Death and (Indirect) Taxes

3 Minute Read

Estate executors know they likely have to deal with tax issues, but many aren’t aware or remaining GST / HST requirements.

The adage there are two certainties in life, death and taxes, not only extends to the more commonly suffered income taxes, but also to indirect taxes. More specifically, the Goods and Services Tax /Harmonized Sales Tax (GST / HST).

This is particularly important for executors / administrators to take note of and not be caught off guard, because when a person dies, their GST / HST business number may not immediately die with them.

Section 267 of the Canadian Excise Tax Act ( ETA) provides for the estate to be a continuation of the deceased taxpayer. Under this provision, the executor / administrator for your estate becomes responsible for carrying out not only the last wishes of the deceased, but also complying with the provisions of the ETA. The GST / HST account can continue, even though the individual has died.

There are many factors to consider on the date of death:

  • Has the executor / administrator notified the Canada Revenue Agency (CRA) of the date of death and provided the related documentation?
  • Did you know that the estate retains the same business number as that of the deceased?
  • Is the deceased compliant in respect of all GST / HST filings (including stub period filing) to the date of death?
  • At the time of death, did the deceased hold property for consumption, use or supply in the course of commercial activities? If so, has consideration been given to utilization of the election to have a tax-free roll-over of the property to the beneficiaries of the estate?
  • Is the estate aware that in the absence of the application of an election to have a tax-free roll-over of the property of the estate, there are GST / HST implications where property used in a commercial activity is held and the executor / administrator applies for a deregistration of the GST / HST for the estate?
  • Where the estate continues with the commercial activity of the deceased and is a GST registrant, GST / HST returns must continue to be filed by the estate. As such, has the executor / administrator filed the GST return(s) covering the periods subsequent to date to death to the end of the GST reporting period and each reporting period thereafter?
  • Has the estate collected GST in respect of taxable activities and taxable dispositions of property?
  • On the disposition of real property has the estate collected the GST or will the purchaser mandatorily be responsible for the self-reporting in respect of the purchase? Has the estate obtained certification from the purchaser in respect of the purchaser’s self-reporting?
  • If all GST returns have been filed and no further property is held by the estate for use in commercial activities, will the estate be making a request for a GST clearance certificate?

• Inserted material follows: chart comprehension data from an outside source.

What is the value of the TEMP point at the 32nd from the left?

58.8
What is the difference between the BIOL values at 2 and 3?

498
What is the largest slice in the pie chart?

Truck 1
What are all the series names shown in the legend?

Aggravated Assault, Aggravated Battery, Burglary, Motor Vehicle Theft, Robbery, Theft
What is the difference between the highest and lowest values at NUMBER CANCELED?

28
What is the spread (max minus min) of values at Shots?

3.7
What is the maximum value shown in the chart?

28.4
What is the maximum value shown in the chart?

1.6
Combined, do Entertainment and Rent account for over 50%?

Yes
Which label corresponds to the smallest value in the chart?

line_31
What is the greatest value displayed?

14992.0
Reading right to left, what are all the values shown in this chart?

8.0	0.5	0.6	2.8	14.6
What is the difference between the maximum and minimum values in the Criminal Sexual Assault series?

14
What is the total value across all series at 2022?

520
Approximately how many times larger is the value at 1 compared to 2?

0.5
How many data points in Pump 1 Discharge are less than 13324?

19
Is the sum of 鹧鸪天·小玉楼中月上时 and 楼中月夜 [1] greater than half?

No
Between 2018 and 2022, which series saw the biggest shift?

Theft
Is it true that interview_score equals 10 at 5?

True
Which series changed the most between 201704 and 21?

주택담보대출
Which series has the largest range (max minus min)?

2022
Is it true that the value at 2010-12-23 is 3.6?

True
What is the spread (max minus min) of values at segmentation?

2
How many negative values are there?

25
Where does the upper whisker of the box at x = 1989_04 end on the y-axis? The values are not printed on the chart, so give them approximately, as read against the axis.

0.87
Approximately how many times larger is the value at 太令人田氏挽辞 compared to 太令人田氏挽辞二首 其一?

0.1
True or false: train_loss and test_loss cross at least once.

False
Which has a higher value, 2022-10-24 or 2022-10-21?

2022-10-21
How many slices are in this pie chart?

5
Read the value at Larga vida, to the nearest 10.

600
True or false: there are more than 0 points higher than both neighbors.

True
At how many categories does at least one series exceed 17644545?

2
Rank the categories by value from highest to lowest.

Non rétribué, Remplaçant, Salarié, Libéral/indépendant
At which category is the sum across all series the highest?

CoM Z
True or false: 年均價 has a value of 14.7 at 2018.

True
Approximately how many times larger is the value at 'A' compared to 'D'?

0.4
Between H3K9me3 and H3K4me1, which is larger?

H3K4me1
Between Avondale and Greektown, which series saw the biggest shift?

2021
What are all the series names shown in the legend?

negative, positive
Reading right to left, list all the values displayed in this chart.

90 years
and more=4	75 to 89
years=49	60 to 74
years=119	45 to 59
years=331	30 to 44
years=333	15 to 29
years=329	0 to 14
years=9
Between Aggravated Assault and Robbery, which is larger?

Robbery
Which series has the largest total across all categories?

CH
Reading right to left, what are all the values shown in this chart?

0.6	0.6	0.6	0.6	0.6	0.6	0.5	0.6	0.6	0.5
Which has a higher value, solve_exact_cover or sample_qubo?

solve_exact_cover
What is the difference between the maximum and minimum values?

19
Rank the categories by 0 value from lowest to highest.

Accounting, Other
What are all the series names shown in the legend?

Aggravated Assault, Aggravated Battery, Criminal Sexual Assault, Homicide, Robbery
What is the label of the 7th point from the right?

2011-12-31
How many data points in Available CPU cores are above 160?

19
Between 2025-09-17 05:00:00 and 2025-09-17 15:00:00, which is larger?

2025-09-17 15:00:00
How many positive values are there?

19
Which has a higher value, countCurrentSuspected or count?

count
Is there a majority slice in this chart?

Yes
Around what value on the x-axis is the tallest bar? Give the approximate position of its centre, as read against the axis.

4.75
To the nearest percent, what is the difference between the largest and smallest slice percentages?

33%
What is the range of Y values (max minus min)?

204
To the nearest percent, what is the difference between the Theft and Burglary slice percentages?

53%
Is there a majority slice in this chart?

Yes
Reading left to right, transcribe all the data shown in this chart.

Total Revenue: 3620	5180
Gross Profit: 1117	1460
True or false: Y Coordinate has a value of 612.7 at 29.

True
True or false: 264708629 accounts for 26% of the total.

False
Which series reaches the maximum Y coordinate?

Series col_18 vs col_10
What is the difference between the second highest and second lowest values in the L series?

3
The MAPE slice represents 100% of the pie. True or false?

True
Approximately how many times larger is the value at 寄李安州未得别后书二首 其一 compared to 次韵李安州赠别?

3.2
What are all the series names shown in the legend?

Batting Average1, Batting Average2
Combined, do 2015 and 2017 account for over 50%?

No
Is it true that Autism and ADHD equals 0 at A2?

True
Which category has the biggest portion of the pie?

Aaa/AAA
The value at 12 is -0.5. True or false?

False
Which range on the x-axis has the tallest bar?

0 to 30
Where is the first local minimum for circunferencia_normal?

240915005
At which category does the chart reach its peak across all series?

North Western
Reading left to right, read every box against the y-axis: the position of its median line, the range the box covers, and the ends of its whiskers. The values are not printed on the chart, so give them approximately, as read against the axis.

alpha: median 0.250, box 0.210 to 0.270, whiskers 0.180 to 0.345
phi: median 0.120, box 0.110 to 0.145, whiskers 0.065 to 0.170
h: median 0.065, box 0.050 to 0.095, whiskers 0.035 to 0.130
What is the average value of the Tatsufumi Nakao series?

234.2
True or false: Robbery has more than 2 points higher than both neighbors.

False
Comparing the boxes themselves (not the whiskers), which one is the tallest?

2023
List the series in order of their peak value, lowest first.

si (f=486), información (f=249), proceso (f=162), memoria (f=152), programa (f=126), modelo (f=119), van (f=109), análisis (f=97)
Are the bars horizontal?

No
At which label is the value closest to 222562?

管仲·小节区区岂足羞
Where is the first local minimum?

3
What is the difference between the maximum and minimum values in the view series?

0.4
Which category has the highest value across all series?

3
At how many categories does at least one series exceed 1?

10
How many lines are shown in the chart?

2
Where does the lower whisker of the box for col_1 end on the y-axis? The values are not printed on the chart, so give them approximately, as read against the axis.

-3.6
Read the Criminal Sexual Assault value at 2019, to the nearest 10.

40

Has the estate requested closure of the Business Number Program Account?

As you can see, there are many factors to consider when it comes to addressing the GST / HST reporting requirements of the deceased and their estate. Stepping into the shoes of an executor / administrator brings with it many responsibilities and can often be overwhelming. In a business situation, you are really acting in similar capacity of the individual when they were alive, working towards winding down the operations.